23 Jul Insuring Your First Home
So, you’re purchasing your first home? Wow, congratulations! Becoming a homeowner is a huge accomplishment and big transition. You’ve obviously worked hard to get to this point, so you’re going to want to protect your new home. That’s where insurance comes in!
Homeowners insurance will provide financial protection for your home and your personal belongings. When you purchase a homeowners insurance policy, you enter into an agreement with the insurance company (also known as your insurance carrier) that so long as you uphold your end of the agreement (paying the bill on time, maintaining the property in a safe condition, etc.) that they will provide coverage.
Coverages for a homeowner’s insurance policy may help pay to repair or repair your home and belongings is they are damaged by certain perils like a fire or theft.
Homeowner’s insurance typically helps cover:
- Your Dwelling: helps cover the structure of the home in which you live (e.g. the house’s foundation, walls, and roof)

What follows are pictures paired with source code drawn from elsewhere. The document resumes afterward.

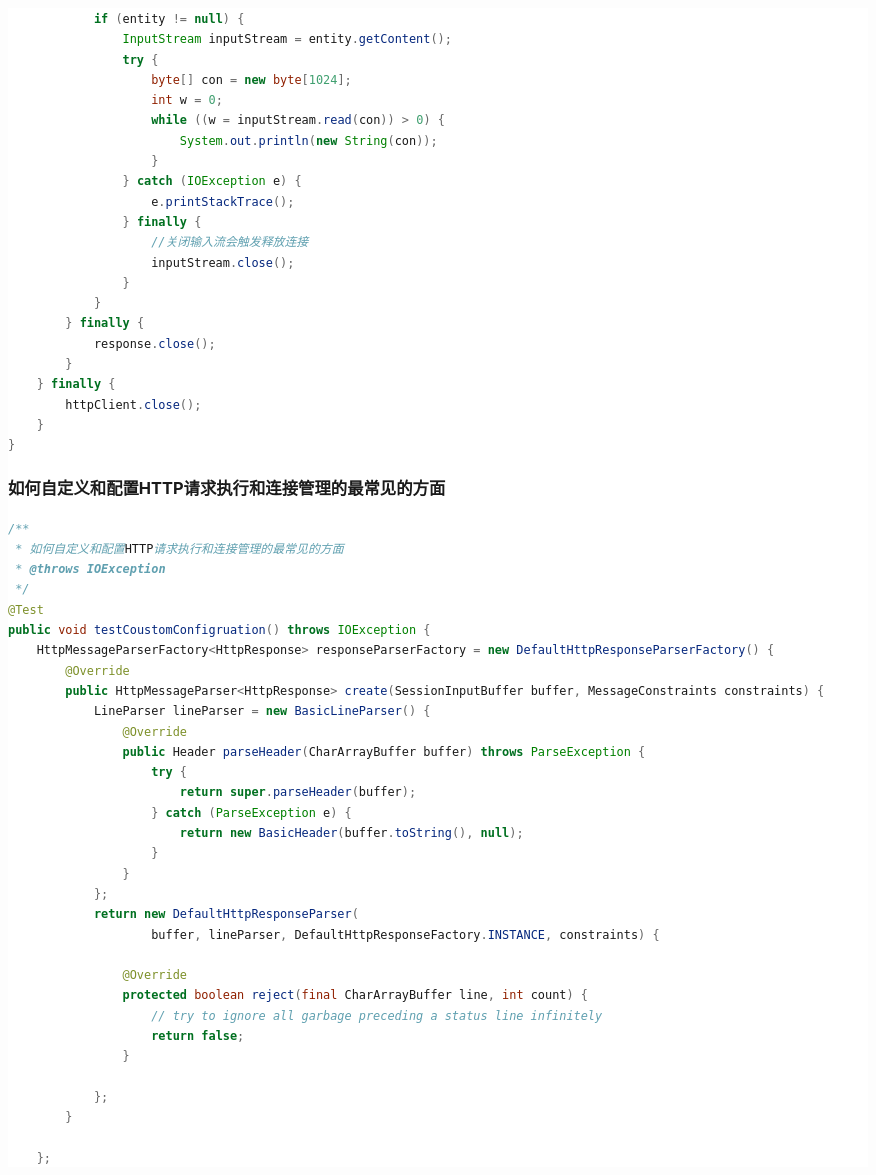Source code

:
 ```java
            if (entity != null) {
                InputStream inputStream = entity.getContent();
                try {
                    byte[] con = new byte[1024];
                    int w = 0;
                    while ((w = inputStream.read(con)) > 0) {
                        System.out.println(new String(con));
                    }
                } catch (IOException e) {
                    e.printStackTrace();
                } finally {
                    //关闭输入流会触发释放连接
                    inputStream.close();
                }
            }
        } finally {
            response.close();
        }
    } finally {
        httpClient.close();
    }
}
```

### 如何自定义和配置HTTP请求执行和连接管理的最常见的方面

```java
/**
 * 如何自定义和配置HTTP请求执行和连接管理的最常见的方面
 * @throws IOException
 */
@Test
public void testCoustomConfigruation() throws IOException {
    HttpMessageParserFactory<HttpResponse> responseParserFactory = new DefaultHttpResponseParserFactory() {
        @Override
        public HttpMessageParser<HttpResponse> create(SessionInputBuffer buffer, MessageConstraints constraints) {
            LineParser lineParser = new BasicLineParser() {
                @Override
                public Header parseHeader(CharArrayBuffer buffer) throws ParseException {
                    try {
                        return super.parseHeader(buffer);
                    } catch (ParseException e) {
                        return new BasicHeader(buffer.toString(), null);
                    }
                }
            };
            return new DefaultHttpResponseParser(
                    buffer, lineParser, DefaultHttpResponseFactory.INSTANCE, constraints) {

                @Override
                protected boolean reject(final CharArrayBuffer line, int count) {
                    // try to ignore all garbage preceding a status line infinitely
                    return false;
                }

            };
        }

    };

```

- Your Personal Property: may help pay to repair or replace your belongings if they are damaged or destroyed by a covered risk.
- Other Structures on Your Property: structures separate from your home, like a detached garage, tool shed, or fence.
- Liability for injuries or damage to someone else’s property
- You may be able to increase your liability coverage limits by adding a personal umbrella policy.
Homeowner’s insurance doesn’t cover:
- Earthquakes and sinkholes
- Flood damages
- You can purchase a separate flood insurance policy to offer added protection!
- Damages resulting from neglect and a failure to properly maintain the property
- General wear and tear such as:
- A roof that needs to be replaced
- Poorly made items or those with a hidden defect
- Mechanical breakdown
- Damages (like food spoilage) resulting from a power outage
Homeowners insurance provides minimal coverage for:
- Valuable property such as firearms, furs, watches, silverware, and gold.
- A standard policy provides $1,000 for theft of jewelry.
- Replacement cost
- Most policies use an actual cash-value basis to determine the settlement amount of any lost or damaged items, which takes into consideration depreciation.
- A replacement cost endorsement can be added to a policy, which will pay claims based on the cost to replace certain lost items without factoring in depreciation.
- Higher liability and medical payments
- Liability for the medical expenses of third parties and legal bills for defense against claims can be astronomical. Increasing your liability policy limits can protect your financial future.